TASK TO COMPLETE:
Make an exact copy of all the entries, but do not reproduce the pictures.

DATA RECORDS START

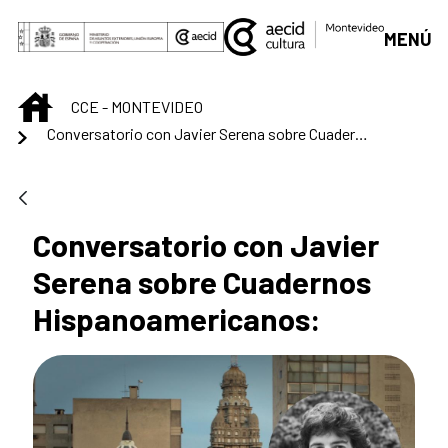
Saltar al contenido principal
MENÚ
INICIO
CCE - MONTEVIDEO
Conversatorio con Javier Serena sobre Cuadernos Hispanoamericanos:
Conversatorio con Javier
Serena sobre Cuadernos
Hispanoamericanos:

DATA RECORDS END

COMPLETED TASK:
Saltar al contenido principal
MENÚ
INICIO
CCE - MONTEVIDEO
Conversatorio con Javier Serena sobre Cuadernos Hispanoamericanos:
Conversatorio con Javier
Serena sobre Cuadernos
Hispanoamericanos:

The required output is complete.